Elena Woodacre pens the final chapter of part one, focusing her discussion on the life and maternal career of Joan of Navarre. The essay offers a thoughtful reconsideration of Joan’s second marriage to Henry IV of England and her abandonment of all but two of her children by her first husband Jean IV, Duke of Brittany. Woodacre demonstrates that whilst Joan’s fecundity earned her a positive persona, her decision to leave her children and pursue what was believed to be an ambitious marriage has led to less sympathetic characterisations.
The second part of the book, consisting of four essays, goes on to consider the legacies of royal mothers from their contemporaries to the modern day. In her essay on Lady Margaret Beaufort, mother of Henry VII, Sally Fisher examines the royal mother’s use of the changed signature ‘Margaret R’, concluding that it is proof of her careful and successful self-fashioning of an identity open to a variety of readings.

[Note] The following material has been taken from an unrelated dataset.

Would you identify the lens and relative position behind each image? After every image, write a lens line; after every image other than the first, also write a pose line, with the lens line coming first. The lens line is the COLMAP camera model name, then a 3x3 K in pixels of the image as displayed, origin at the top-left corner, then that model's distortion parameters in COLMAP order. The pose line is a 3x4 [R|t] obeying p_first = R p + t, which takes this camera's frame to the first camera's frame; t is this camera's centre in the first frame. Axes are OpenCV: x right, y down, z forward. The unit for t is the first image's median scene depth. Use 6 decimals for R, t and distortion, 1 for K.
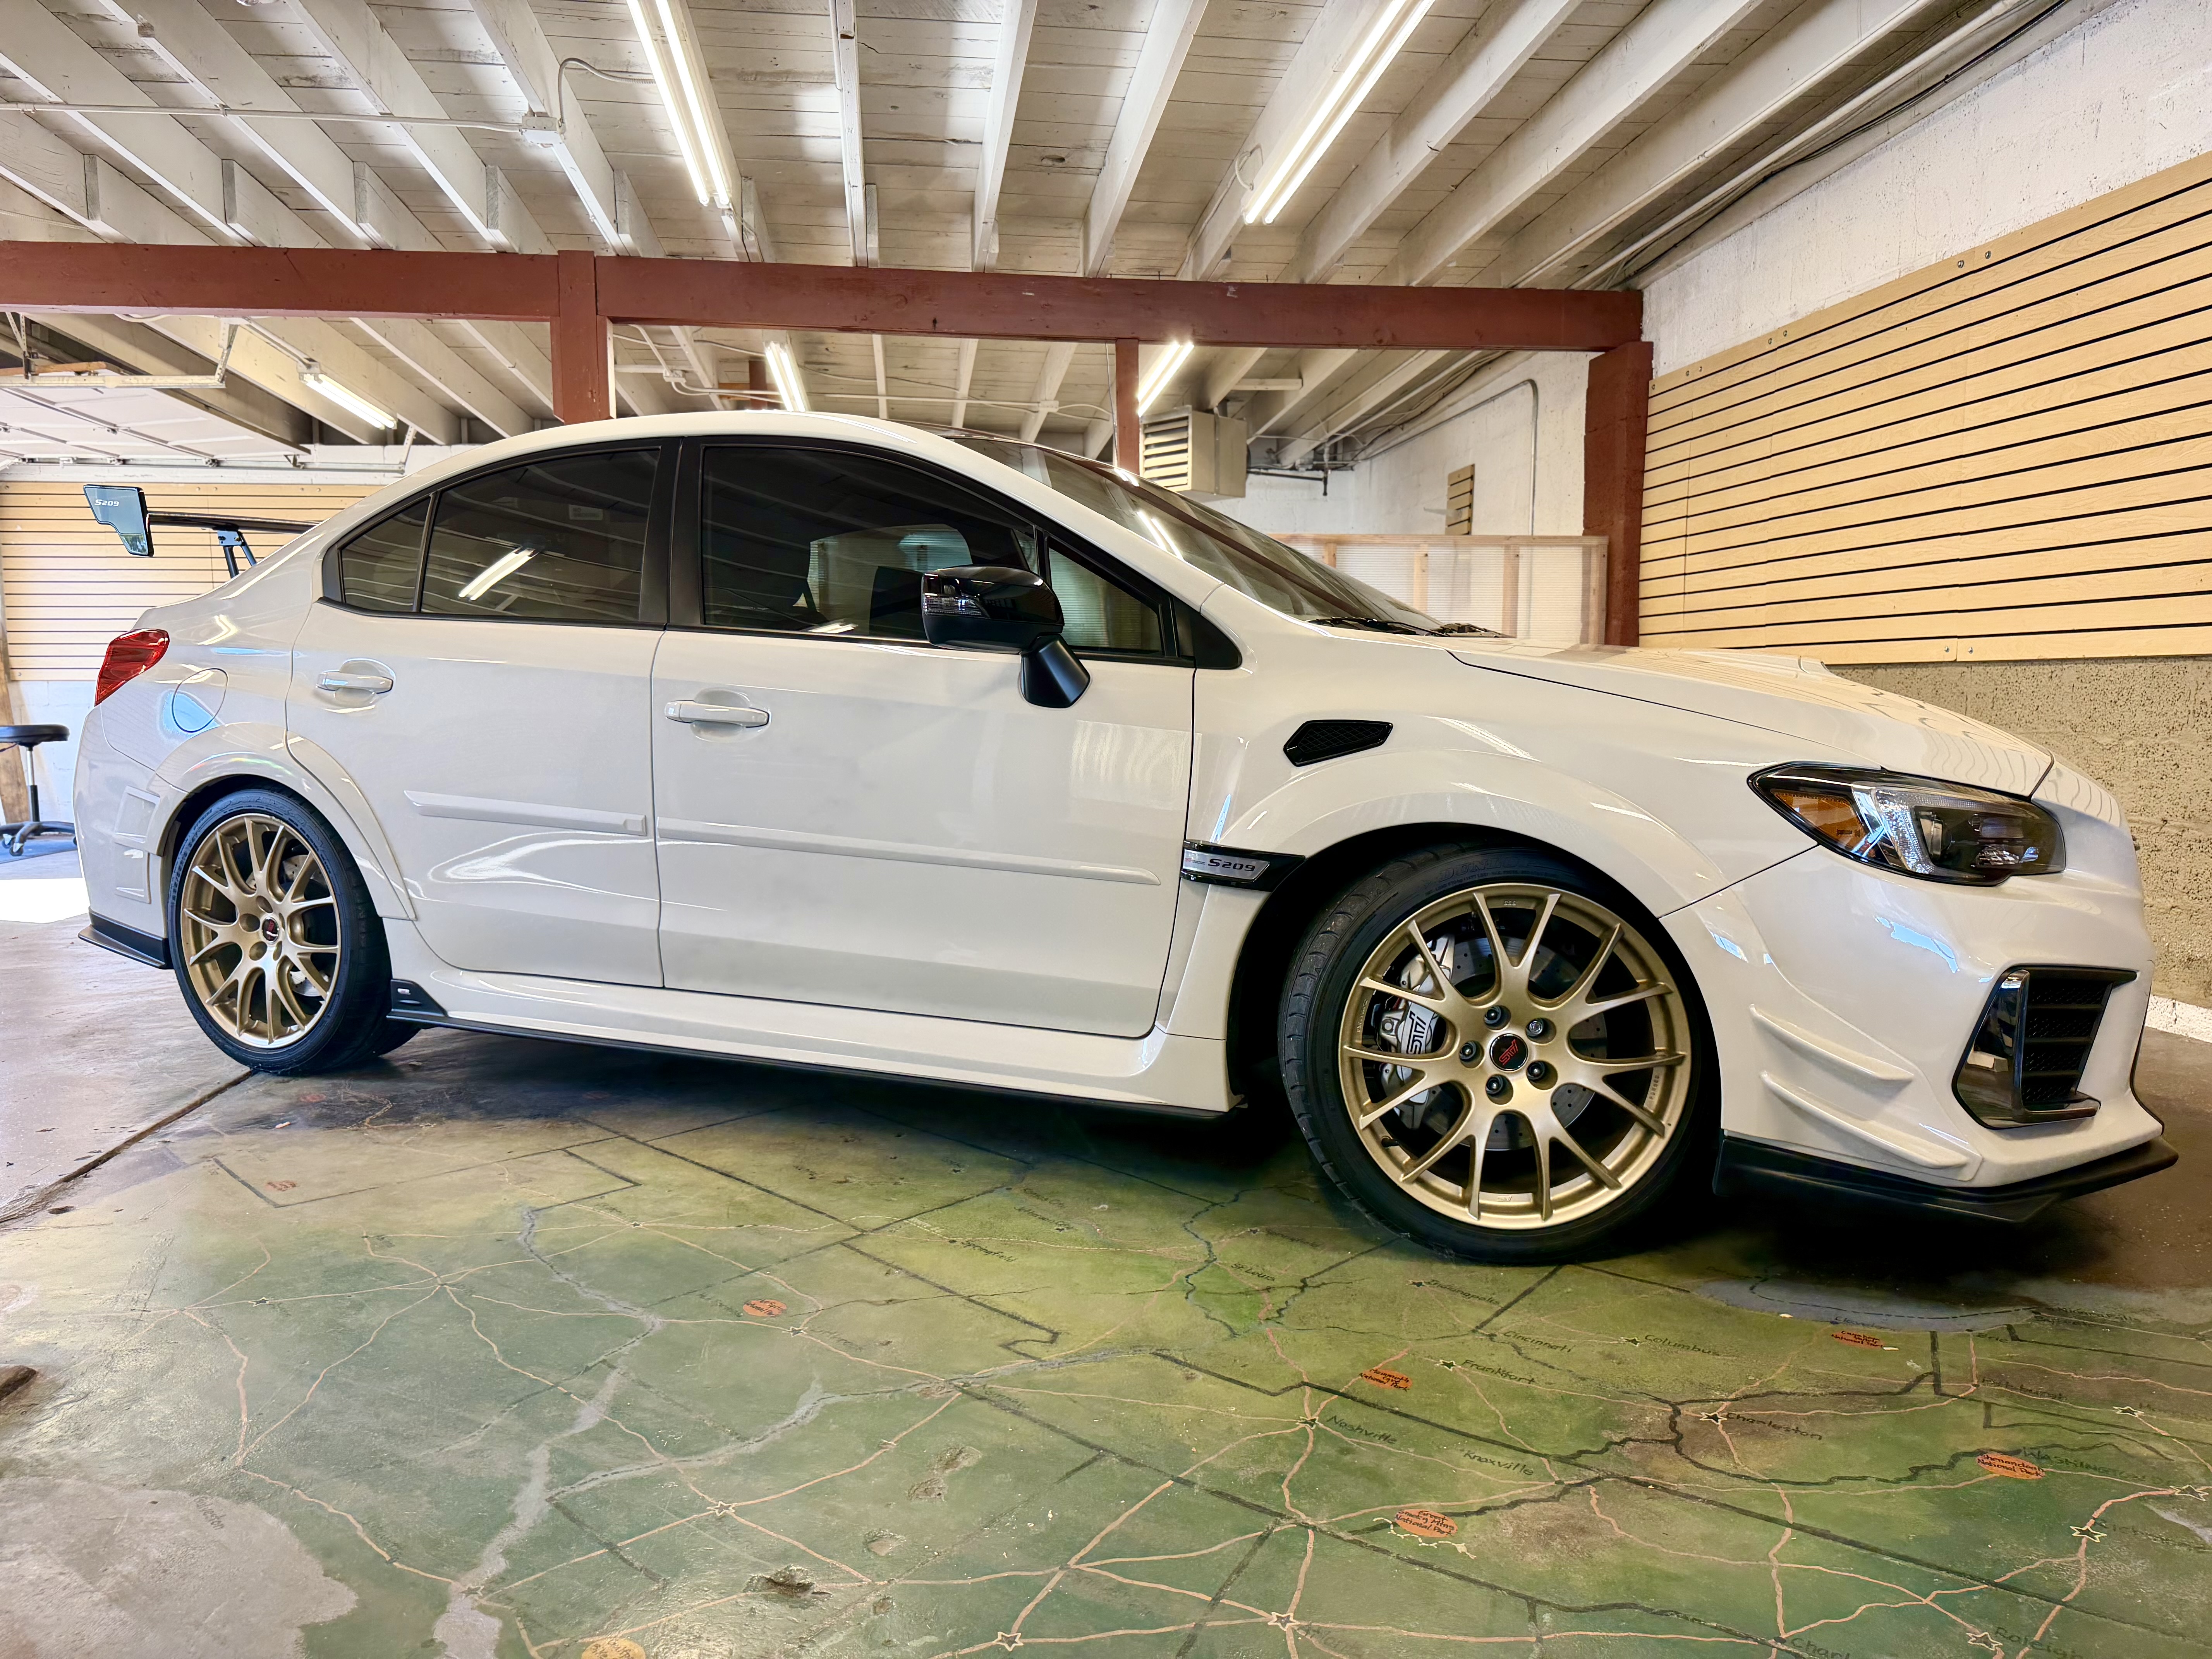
lens RADIAL K [[1544.6, 0, 1107.9], [0, 1544.6, 842.0], [0, 0, 1]] dist [0.035208, -0.026146]
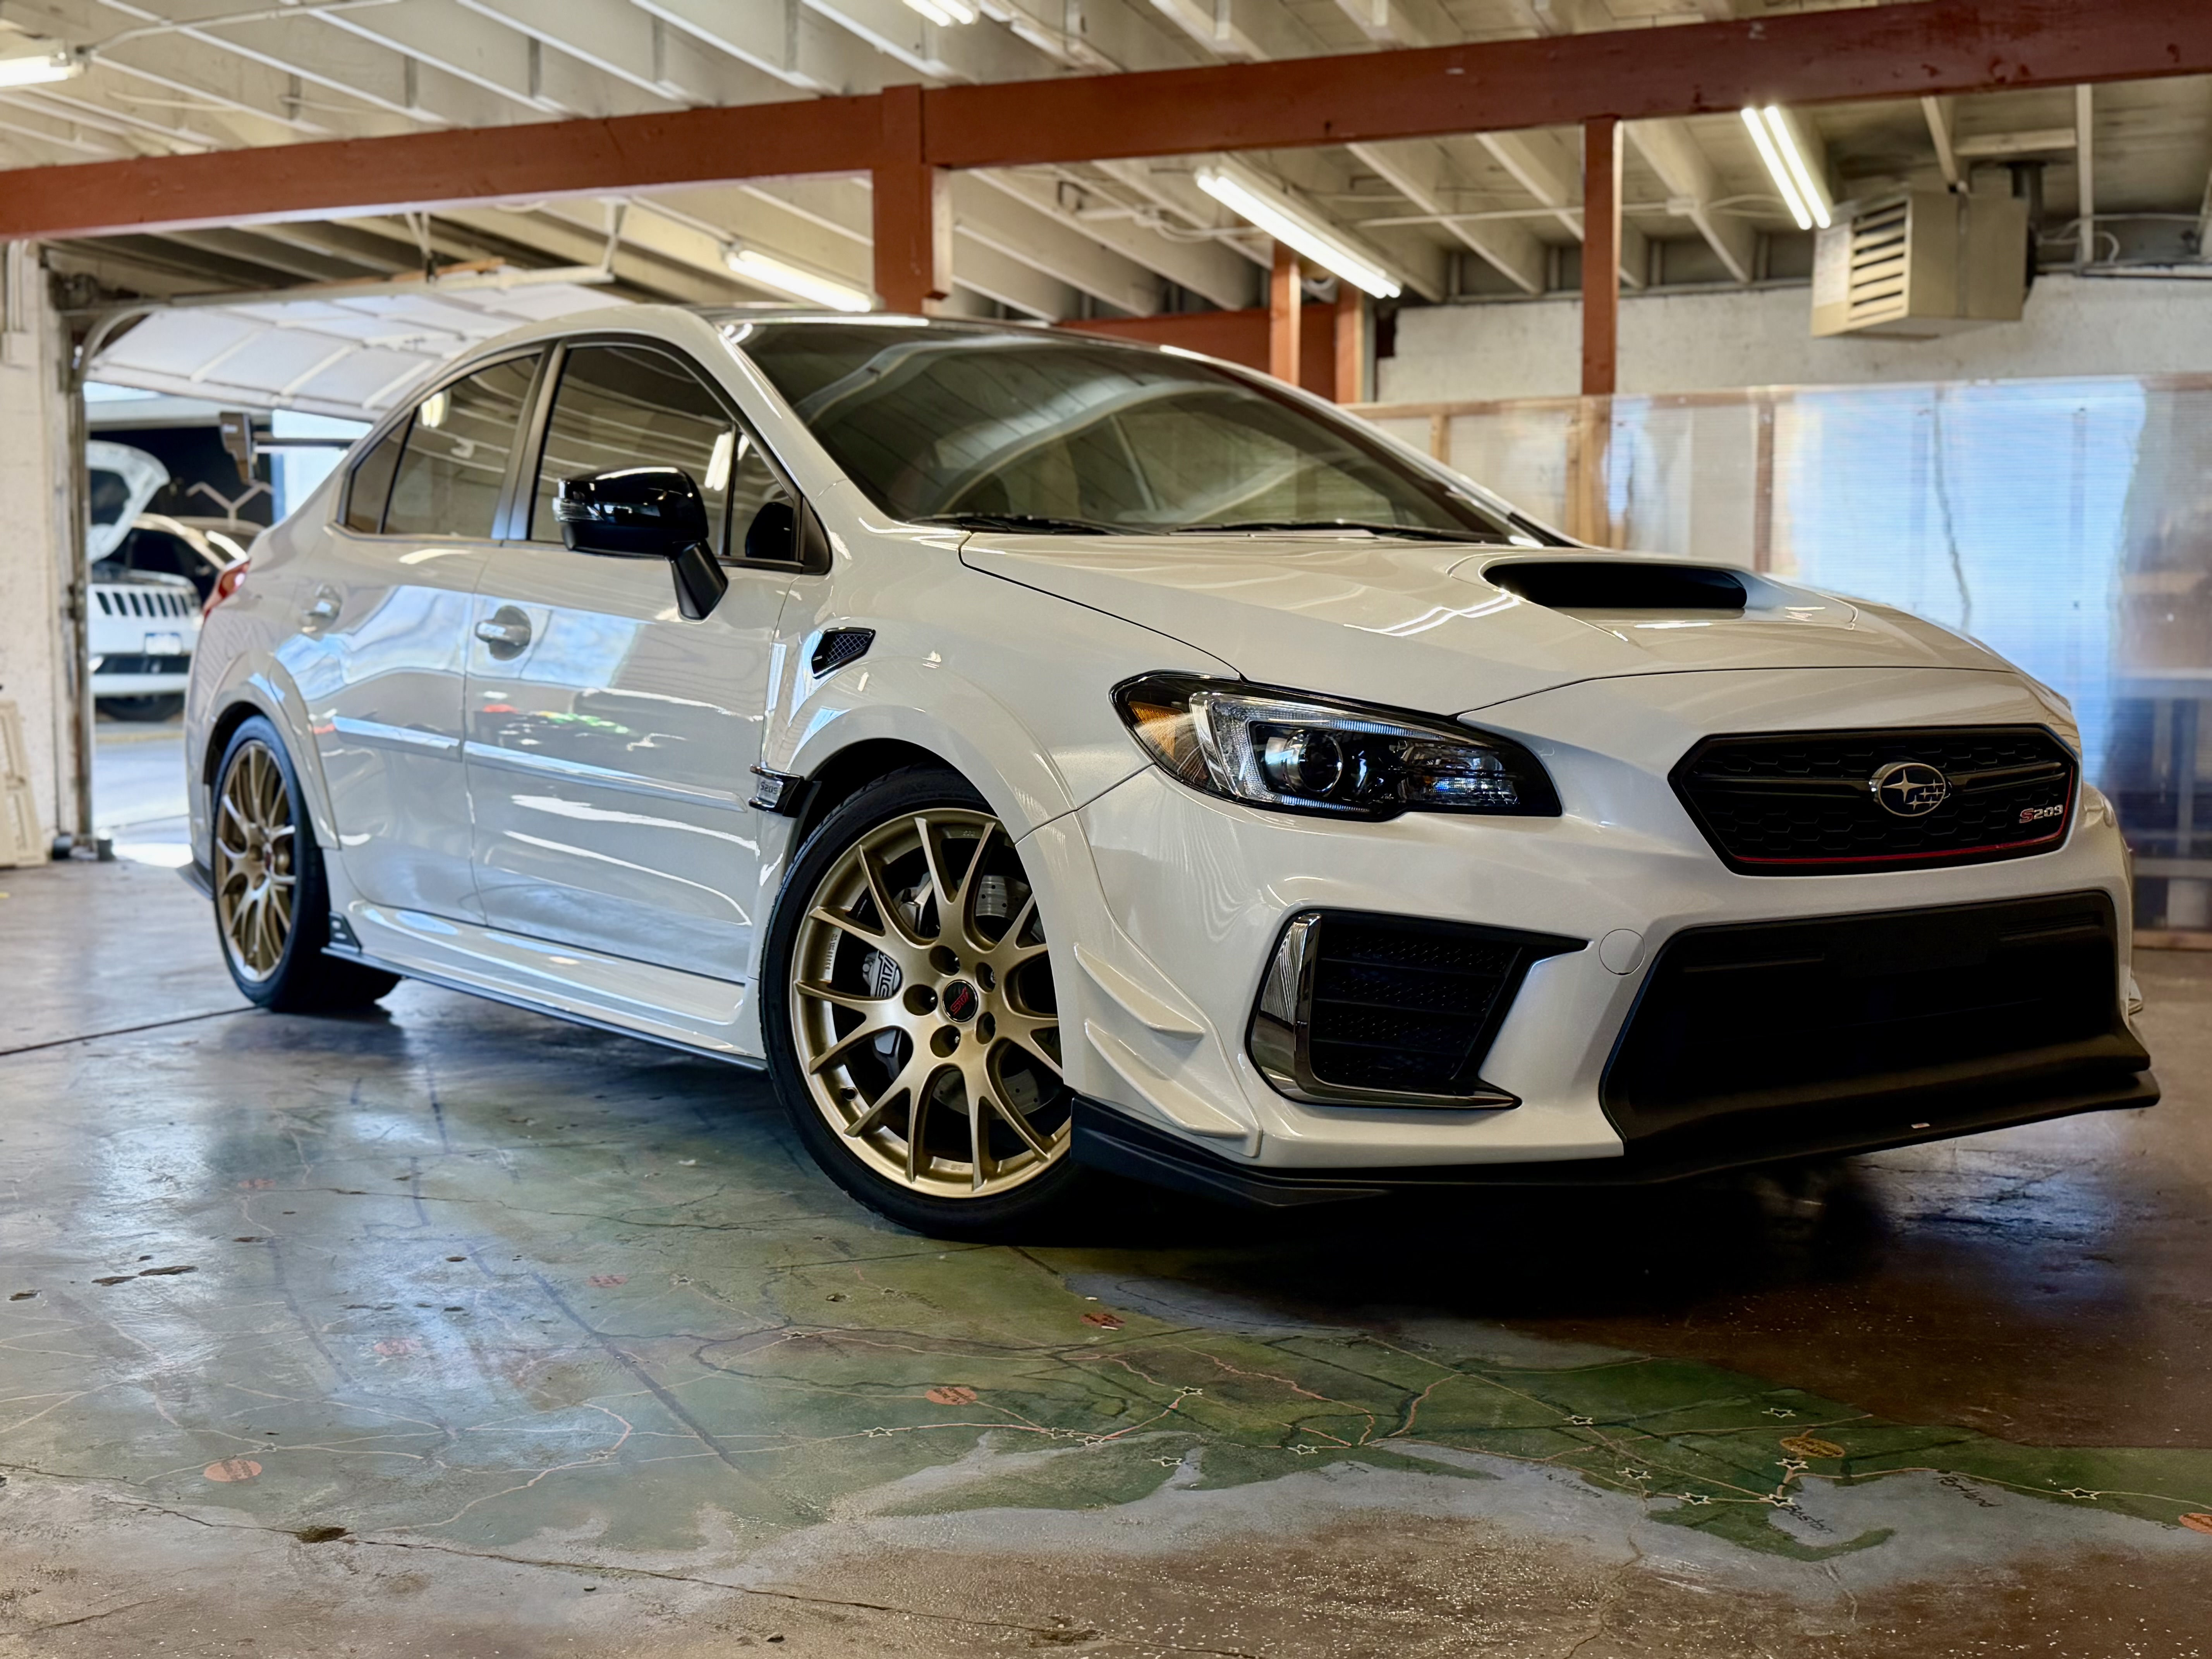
lens RADIAL K [[2485.6, 0, 1104.4], [0, 2485.6, 825.8], [0, 0, 1]] dist [0.131549, 0.000000]
pose [[0.882743, 0.033888, -0.468633, 0.956882], [-0.048131, 0.998671, -0.018447, 0.055897], [0.467384, 0.038840, 0.883201, -0.217151]]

Zita Rohr’s chapter concentrates on the mother-daughter relationship between Violant of Bar and Yolande of Aragon. Through an excellent and engagingly developed chess metaphor, Rohr contrasts Violant’s unsuccessful queen’s gambit, declined by her adversary María de Luna, with the successful gambit of her daughter, Yolande, against her opponent Isabeau of Bavaria. The study determines that these late-medieval lieutenant-queens anticipated the powerful female sovereigns who would go on to govern throughout early modern Europe.

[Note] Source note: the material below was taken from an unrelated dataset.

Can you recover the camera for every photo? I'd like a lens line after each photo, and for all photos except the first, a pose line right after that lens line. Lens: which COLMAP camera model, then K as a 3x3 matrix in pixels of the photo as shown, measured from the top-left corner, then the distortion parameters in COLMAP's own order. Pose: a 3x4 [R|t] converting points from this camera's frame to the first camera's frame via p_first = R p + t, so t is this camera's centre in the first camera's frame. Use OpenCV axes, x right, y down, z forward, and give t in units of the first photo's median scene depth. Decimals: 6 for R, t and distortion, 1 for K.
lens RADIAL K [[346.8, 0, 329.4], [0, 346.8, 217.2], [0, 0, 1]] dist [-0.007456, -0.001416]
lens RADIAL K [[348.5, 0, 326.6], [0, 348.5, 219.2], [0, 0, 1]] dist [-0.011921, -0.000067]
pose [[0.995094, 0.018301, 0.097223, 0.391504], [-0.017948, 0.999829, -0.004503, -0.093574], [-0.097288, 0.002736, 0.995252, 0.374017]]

The following chapter by Katarzyna Koisor on Bona Sforza, the sixteenth-century Polish queen, explores the popular black legend of the queen which cast her as a ‘bad’ mother on account of her failure to act in accordance with Polish cultural conceptions of motherhood.
Katherine Weikert returns in the final chapter to Empress Matilda, the subject of Charles Beem’s earlier essay, this time in relation to her representation in three modern fiction novels from the period 1976-2011. The study charts the fictional depictions against the second and third waves of feminist thought, illustrating that though the idea of the modern-medieval Matilda generates a comfortable character that validates the modern reader’s views, it is nonetheless inauthentic.
Although the collection has a clear bias towards Western queens and mothers, particularly those relating to England, its subjects hail from antiquity to the early modern period and together present a compelling challenge to several misconceived ideas about royal motherhood. The publication thus marks an important contribution to the ever-growing global studies on queenship. Whilst the order of the chapters is broadly logical and complimentary to the volume’s argument, occasionally it renders the underlying thread of the work harder to follow – chapter’s sudden jump to the late-14th century in an otherwise chronological order, for instance. The volume might also be made easier to follow with the addition of either a timeline of significant dates to help readers gain an understanding of how these events interact with one another, or a series of family trees to visually outline the various complex relationships being discussed, particularly given the inevitable overlap and similarity of many royal names. Be that as it may, each chapter and each case study contain an implicit awareness of the enduring and inescapable paradox of royal motherhood – mothers must be politically strong and even ruthless, but such ruthlessness ultimately clashes with cultural images of the ideal, demure mother. Owing to this volume’s large temporal and geographic span, this work will be of use to a variety of queenship and royal studies scholars. For this same reason, however, the majority of the chapters, though largely accessible, require specialised background knowledge that mean this book is most suitable for readers familiar with, or highly educated in, the topic.